PASSAGE START
At a keynote speech in Washington last month, former CIA director Leon E. Panetta warned that cyberspace is the “battlefield of the future.” Hackers could trigger disruptions similar to those caused by Hurricane Sandy if they gain access to electricity grids, transportation systems or other networks, he said.
Warnings like Panetta’s have created new opportunities for cybersecurity technology companies that once focused on computer networks. Many are looking to adapt their software to help protect other industries.
For instance, M2Mi — which stands for machine-to-machine intelligence — began eight years ago as a project out of the NASA Research Park in Moffett Field, Calif. The firm works with telecommunications companies to make sure that the devices that make up “the Internet of things” — a web of connected devices and sensors — can easily exchange information over a network.
M2Mi is turning its attention to the electrical grid. It has been working with the Smart Grid Interoperability Panel, a nonprofit group that began as a project about four years ago, funded by the Energy Department and the National Institute of Standards and Technology, to make sure its software meets the requirements of the electric utility industry. The panel draws up standards and practices to ensure that the devices, sensors and meters that make up the electrical grid can communicate.
“Most [tech companies] are trying to bring in business solutions, most of which have started out doing either security capabilities or cybersecurity from a different industry perspective, and then looking at how it applies to the smart-grid space,” said Patrick Gannon, the panel’s executive director.
Utility companies have been using M2Mi’s software to manage the information collected from various points in the electrical grid: the data transmitted from an energy sensor to a consumer’s “smart” meter, which might display the amount of energy consumed in an hour and its price, to the energy provider’s main data center and vice versa.
The software uses a lockbox system that grants authorized devices unique “keys,” allowing them to participate in that information exchange. A consumer’s smart meter may be granted one such key. An attack on the network can be traced to a particular user or device, chief executive Geoff Brown said.
M2Mi is not alone in looking for work across sectors. Utility companies make up about 80 percent of customers for the analytics firm Space-Time Insight, based in San Mateo, Calif. But other customers are companies in oil and gas, telecommunications, and transportation. Customers pay a software-licensing fee for the service.
PASSAGE END
DATASET EXCERPTS START
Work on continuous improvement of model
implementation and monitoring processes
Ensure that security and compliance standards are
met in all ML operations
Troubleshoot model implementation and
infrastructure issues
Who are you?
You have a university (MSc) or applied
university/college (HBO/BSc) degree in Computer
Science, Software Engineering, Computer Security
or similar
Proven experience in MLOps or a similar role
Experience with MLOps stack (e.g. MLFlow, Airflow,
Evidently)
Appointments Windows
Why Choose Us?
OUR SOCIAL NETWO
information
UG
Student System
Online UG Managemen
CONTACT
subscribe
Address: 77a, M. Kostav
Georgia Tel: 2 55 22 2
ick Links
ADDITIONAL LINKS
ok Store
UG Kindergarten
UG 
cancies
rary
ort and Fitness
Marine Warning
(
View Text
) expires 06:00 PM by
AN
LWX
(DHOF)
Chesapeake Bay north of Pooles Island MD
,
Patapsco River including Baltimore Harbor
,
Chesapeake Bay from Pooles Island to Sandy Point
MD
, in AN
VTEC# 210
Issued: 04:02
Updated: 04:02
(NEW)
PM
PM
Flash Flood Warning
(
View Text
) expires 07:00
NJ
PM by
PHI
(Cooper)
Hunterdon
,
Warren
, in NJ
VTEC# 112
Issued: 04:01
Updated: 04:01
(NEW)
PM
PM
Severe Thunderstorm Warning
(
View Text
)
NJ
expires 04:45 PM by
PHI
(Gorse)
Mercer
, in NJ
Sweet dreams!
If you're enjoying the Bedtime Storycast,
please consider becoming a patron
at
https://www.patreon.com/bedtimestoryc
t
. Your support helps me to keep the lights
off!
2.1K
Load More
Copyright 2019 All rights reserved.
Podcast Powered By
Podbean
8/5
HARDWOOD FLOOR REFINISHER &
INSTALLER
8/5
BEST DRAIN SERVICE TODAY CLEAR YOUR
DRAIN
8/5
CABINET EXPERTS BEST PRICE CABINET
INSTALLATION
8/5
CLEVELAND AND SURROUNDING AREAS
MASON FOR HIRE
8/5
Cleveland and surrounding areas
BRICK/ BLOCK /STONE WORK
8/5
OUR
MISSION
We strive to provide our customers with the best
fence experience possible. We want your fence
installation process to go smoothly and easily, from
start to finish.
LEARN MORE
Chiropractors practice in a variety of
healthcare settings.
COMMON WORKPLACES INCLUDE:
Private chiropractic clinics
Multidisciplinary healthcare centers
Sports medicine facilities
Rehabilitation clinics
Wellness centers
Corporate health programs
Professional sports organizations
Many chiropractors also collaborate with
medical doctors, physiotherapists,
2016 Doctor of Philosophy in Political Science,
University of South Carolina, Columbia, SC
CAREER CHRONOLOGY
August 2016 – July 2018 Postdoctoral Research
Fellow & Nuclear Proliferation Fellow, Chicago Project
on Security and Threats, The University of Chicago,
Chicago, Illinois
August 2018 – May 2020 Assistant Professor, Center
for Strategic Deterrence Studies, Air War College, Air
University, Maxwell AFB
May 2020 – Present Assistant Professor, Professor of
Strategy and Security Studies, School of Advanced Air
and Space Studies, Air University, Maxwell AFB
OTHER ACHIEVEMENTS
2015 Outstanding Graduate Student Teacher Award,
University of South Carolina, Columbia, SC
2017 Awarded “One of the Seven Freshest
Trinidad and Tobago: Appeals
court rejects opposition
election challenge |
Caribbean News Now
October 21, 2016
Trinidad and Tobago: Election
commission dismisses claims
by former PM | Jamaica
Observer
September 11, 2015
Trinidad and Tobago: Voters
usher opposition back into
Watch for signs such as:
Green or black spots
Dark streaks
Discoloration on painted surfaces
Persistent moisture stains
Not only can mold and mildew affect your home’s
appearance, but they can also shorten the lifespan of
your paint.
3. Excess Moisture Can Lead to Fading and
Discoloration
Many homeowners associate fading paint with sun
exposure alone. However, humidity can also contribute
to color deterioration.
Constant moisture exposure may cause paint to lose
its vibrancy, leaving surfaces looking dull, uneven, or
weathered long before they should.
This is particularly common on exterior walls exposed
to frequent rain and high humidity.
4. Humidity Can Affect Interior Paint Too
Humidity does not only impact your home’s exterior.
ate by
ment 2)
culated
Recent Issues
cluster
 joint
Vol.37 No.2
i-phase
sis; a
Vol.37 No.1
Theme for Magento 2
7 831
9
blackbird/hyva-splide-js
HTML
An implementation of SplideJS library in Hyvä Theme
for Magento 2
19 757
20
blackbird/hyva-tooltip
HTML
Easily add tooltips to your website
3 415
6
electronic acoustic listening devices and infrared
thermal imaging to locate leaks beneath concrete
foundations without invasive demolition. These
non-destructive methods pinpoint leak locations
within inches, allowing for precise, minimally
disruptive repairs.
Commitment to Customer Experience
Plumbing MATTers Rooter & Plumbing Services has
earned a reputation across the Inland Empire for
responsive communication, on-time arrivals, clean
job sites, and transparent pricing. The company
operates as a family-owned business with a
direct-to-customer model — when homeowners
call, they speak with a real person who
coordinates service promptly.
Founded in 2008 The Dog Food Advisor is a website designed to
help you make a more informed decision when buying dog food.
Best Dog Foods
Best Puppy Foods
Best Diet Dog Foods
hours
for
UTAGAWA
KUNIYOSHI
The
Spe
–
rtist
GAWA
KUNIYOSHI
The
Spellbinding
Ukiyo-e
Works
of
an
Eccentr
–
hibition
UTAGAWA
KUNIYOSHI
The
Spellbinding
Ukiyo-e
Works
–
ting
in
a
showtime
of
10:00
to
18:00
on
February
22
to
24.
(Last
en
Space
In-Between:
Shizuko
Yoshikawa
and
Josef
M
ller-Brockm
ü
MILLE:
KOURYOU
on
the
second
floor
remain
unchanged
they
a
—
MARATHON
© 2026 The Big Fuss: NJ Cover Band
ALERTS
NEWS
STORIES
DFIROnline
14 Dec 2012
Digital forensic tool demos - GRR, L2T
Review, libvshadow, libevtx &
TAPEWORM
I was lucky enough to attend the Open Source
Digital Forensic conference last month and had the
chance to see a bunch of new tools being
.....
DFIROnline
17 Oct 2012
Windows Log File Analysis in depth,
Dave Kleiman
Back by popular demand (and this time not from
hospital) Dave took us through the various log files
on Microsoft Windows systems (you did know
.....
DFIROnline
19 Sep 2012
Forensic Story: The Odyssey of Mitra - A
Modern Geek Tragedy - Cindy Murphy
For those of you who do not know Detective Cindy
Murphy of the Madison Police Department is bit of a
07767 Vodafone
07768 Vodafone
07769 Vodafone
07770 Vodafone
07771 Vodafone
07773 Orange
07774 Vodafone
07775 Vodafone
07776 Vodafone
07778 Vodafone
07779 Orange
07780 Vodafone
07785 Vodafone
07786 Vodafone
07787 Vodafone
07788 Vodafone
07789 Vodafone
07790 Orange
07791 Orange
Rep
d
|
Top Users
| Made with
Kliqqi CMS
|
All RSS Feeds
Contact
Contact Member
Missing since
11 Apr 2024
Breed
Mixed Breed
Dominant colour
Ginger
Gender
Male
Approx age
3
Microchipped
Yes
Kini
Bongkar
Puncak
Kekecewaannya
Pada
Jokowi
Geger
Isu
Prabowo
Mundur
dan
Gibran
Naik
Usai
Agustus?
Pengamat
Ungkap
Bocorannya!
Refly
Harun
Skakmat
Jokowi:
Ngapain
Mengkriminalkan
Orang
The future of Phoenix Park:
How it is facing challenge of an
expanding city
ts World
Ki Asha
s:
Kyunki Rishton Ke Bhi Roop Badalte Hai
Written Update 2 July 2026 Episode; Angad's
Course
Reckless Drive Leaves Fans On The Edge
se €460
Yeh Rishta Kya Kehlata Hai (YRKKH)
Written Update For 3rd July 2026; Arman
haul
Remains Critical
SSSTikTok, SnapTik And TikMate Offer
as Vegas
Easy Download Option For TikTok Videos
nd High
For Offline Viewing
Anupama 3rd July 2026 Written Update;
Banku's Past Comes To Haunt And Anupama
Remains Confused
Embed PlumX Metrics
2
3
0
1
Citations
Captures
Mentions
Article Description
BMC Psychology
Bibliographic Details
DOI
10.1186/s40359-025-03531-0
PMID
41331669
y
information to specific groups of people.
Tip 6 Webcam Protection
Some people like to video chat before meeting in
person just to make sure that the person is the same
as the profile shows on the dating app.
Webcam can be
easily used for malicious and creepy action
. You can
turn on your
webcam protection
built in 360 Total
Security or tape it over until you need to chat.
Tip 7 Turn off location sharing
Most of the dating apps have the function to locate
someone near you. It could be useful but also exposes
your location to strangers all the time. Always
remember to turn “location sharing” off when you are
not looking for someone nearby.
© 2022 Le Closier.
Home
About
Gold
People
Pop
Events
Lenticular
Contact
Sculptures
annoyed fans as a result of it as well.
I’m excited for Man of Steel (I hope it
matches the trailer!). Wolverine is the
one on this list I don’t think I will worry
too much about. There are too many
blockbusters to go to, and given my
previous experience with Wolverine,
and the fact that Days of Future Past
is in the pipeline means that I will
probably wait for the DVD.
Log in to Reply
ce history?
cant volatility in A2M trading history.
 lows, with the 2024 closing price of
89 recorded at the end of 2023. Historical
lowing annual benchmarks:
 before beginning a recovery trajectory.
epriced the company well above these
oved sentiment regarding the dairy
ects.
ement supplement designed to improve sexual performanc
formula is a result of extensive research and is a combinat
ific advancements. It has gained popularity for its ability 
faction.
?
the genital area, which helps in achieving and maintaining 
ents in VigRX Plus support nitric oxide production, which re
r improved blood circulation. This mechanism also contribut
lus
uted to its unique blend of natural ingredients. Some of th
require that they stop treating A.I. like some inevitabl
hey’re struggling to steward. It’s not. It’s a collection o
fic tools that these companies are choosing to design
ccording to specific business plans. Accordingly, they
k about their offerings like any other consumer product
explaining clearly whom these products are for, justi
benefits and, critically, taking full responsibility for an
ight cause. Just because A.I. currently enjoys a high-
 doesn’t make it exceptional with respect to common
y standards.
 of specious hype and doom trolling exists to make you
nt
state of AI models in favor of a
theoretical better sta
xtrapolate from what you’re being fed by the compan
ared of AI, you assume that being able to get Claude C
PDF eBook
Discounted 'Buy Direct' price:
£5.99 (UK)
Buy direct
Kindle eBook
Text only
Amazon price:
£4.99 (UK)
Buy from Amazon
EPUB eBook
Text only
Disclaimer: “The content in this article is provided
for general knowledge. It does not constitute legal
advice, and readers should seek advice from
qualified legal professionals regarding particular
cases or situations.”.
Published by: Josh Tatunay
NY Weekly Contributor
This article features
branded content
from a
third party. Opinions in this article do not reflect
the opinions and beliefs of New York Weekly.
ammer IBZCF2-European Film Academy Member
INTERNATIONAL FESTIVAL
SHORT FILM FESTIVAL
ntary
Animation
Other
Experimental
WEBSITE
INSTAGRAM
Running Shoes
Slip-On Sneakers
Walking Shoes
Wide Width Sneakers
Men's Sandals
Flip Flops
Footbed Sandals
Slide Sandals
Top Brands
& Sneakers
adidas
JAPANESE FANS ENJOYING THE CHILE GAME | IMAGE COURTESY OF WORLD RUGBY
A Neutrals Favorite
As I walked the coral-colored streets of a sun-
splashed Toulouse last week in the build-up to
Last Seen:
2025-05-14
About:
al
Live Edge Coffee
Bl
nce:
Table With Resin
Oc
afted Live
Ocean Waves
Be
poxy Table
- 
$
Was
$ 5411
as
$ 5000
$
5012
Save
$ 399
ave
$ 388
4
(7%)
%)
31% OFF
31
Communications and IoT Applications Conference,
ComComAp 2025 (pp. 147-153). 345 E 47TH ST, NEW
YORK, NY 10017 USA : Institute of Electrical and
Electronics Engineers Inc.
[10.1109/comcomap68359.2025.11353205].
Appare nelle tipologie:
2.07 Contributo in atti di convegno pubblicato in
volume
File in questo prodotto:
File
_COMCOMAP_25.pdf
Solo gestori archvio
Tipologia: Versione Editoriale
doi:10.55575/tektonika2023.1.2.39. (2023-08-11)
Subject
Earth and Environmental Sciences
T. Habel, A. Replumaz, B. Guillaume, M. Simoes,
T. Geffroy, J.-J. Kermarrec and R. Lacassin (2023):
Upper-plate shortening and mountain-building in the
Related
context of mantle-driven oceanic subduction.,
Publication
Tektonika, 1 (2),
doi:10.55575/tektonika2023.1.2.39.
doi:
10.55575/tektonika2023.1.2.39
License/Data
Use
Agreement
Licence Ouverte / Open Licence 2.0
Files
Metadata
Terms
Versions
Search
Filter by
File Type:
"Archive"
DATASET EXCERPTS END
*PROMPT A:*
Reproduce the article on cybersecurity firms and the electrical grid word for word, from "Utility companies have" to "Geoff Brown said.".
*PROMPT B:*
Carry on the article about cybersecurity companies turning to the electrical grid from the point where it stops.

*EXERCISE OUTPUT A:*
Utility companies have been using M2Mi’s software to manage the information collected from various points in the electrical grid: the data transmitted from an energy sensor to a consumer’s “smart” meter, which might display the amount of energy consumed in an hour and its price, to the energy provider’s main data center and vice versa.
The software uses a lockbox system that grants authorized devices unique “keys,” allowing them to participate in that information exchange. A consumer’s smart meter may be granted one such key. An attack on the network can be traced to a particular user or device, chief executive Geoff Brown said.

*EXERCISE OUTPUT B:*
Space-Time Insight’s system collects data from weather sensors, energy meters, security cameras and other sources to establish baselines, and immediately alerts administrators in case of an abnormality. The system also correlates abnormalities in data streams to triangulate the source of an intrusion — an irregularity caught on a video feed, or an unauthorized attempt to join the network, might be linked to a slowing of the network, for instance, said Steve Ehrlich, senior vice president of marketing.
Crossing industry lines can be tricky. In the smart-grid panel’s discussions with utility companies, Gannon said, he learned that although their concerns are similar to, say, the financial industry — detecting malware and viruses and encrypting data transmissions — “there is the added dimension [in the electrical grid] of the machine-to-machine interaction between autonomous devices that becomes a little more unique.”
Also, the utility industry tends to move slower on adopting new technology because of the way it is regulated, Gannon said. Most utility companies must undergo a formal rate-making process, during which they decide how much to charge consumers, so it’s rare for them to try out new technologies if it affects that process.
“It’s a much longer business cycle,” Gannon said.
Navigating that process can be tough for investors hoping for timely returns. As a result, investments may be slowing. According to data from Mercom Capital Group, a global clean-energy communications and consulting firm, venture funding for smart-grid companies reached $405 million in 2013, compared with $434 million in 2012.
Still, the Energy Department is actively searching for cybersecurity solutions for the electrical grid. In April, the department put out a research call for technology related to defending against moving targets, securing distributed energy resources that do not rely on a central power plant, and self-healing control systems for delivering energy.